1. Field of the Invention
This invention relates to aircraft instruments, and more particularly to electronic flight instrument housings.
2. Description of the Prior Art
The advent of the dedicated microprocessor and its associated digital electronics has introduced novel heat dissipation requirements into the design and manufacture of electronic flight instruments. In prior art analog electronic flight instruments, the electronics "ran" cooler so that generally conventional packaging techniques could be employed. In a rate-of-climb indicator, for example, the internal structure of the instrument is typically secured to a front bezel, and the entire assembly is simply enclosed in a one piece closed end can type of housing. The end piece of the housing is attached to the internal structure of the instrument using suitable shims or the like to compensate for any front-to-back tolerance build-up or accumulation and to facilitate heat dissipation. Another prior art thermal management technique is the use of relatively thick metallic support plates and structures which served as heat sinks for the internal electronics. This technique adds not only expense, but more importantly it adds to the total weight which is highly undesirable in flight instruments.

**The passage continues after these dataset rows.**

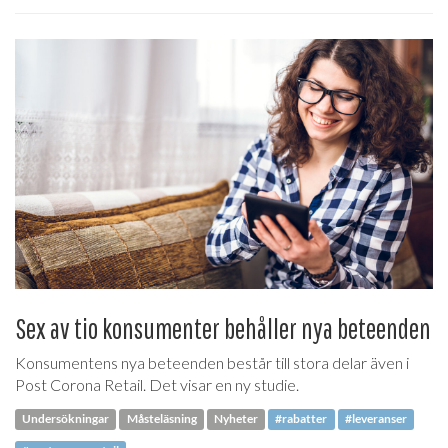
Sex av tio konsumenter behåller nya beteenden
Konsumentens nya beteenden består till stora delar även i
Post Corona Retail. Det visar en ny studie.
Undersökningar
Måsteläsning
Nyheter
#rabatter
#leveranser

It should be noted that in the thermal design of an electronic flight instrument housing, there is a need for close, intimate and tight physical contact between the housing and the thermal conducting elements or heat sinks associated with the heat generating electronics. In actual practice, however, this physical contact is not as easily achieved as it may first appear, especially in view of the manufacturing tolerance build-up or accumulation which may cause misalignment during assembly. Moreover, there is an additional need for sealing flight instruments to satisfy the humidity and salt evironmental test requirements, and this sealing requirement prohibits the simple tolerance build-up compensation method of slotting the screw holes in the housing.
Accordingly, there is a need for an electric instrument housing that is both efficient to assemble and that is well adapted to dissipate the heat generated by the digital electronics associated with a dedicated microprocessor.